Un appel qui n’est pas resté sans écho dans les déclarations du président de la Commission, qui était dans l’hémicycle le 18 janvier 2012. Remerciant le Parlement européen pour son soutien dans les négociations, le président José Manuel Barroso a ainsi souligné que la Commission n’a jamais laissé planer la moindre ambiguïté quant au fait qu’elle a fait une priorité de parvenir à un accord qui respecte notamment la primauté du droit de l’UE, la nécessité d’intégrer l’accord aux traités ou encore la nécessaire responsabilité démocratique.
Aussi, dans les derniers amendements proposés par la Commission au sein du groupe de travail, José Manuel Barroso a souligné avoir insisté pour une clause garantissant la primauté du droit de l’UE et sa pleine application, et notamment celle des procédures de l’UE quand l’adoption de droit secondaire est requise. Mais le président de la Commission exige aussi que les Etats membres s’engagent à soutenir une proposition de la Commission qui viserait à renforcer le paquet sur la gouvernance en introduisant, pour les Etats membres de la zone euro, une nouvelle série d’objectifs à moyen terme en ligne avec l’accord. La Commission insiste elle aussi pour l’ouverture adéquate des sommets de la zone euro à tous les Etats membres. Enfin, la Commission défend, comme le Parlement européen, le fait que la coopération entre parlements nationaux et européen doit se faire dans le cadre des traités, conformément au protocole n°1, et ce afin d’éviter l’émergence de différentes assemblées concurrentes au niveau européen qui pourraient affaiblir le Parlement européen.
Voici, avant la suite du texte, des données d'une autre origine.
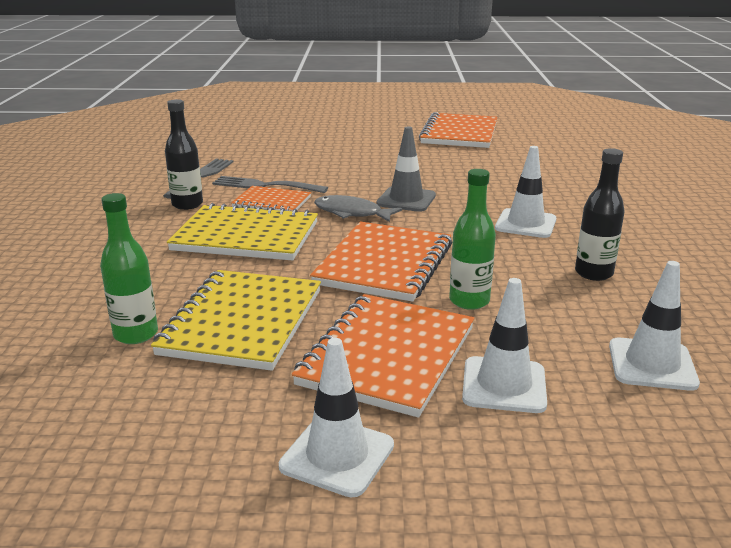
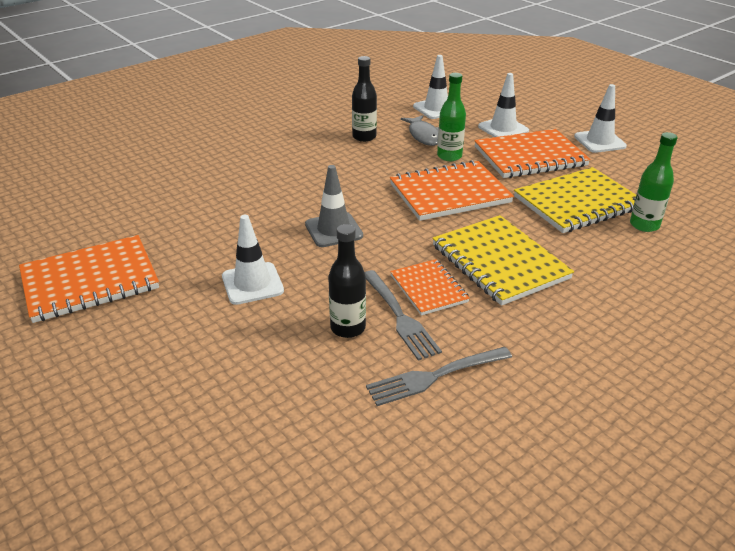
camera: 130 degrees left, 10 degrees up
(187, 204) = (500, 332): black bottle -> black bottle (348, 328)
(351, 213) = (393, 241): grey fish -> grey fish (423, 135)
(525, 224) = (318, 172): white traffic cone -> white traffic cone (252, 284)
La résolution a rencontré l’aval de cinq des eurodéputés luxembourgeois, qui ont voté comme leur groupe parlementaire respectif. Ce fut le cas d’Astrid Lulling et Georges Bach (PPE), de Charles Goerens (ALDE), de Claude Turmes (Verts/ALE) et de Robert Goebbels (S&D).
Pour ce dernier, ce ne fut pas de gaité de cœur ainsi qu’il l’a laissé entendre par voie de communiqué. "Cet accord en dehors des structures éprouvées de l'Europe ne résoudra rien et n'impressionnera pas les marchés", estime en effet Robert Goebbels qui déplore "l'abandon de la méthode communautaire", mais aussi "l'élimination du Parlement européen". "J'ai néanmoins donné mon aval à la résolution pour ne pas mêler ma voix aux anti-européens notoires", explique le parlementaire socialiste. Les eurodéputés qui se sont exprimés contre cette résolution sont notamment ceux du groupe ECR, EFD et GUE.
Pour ce qui est du benjamin des eurodéputés luxembourgeois, Frank Engel (PPE), il s’est, comme une douzaine de ses confrères du PPE, parmi lesquels Rachida Dati, et à peu près autant de socialistes, parmi lesquels Catherine Trautmann, abstenu.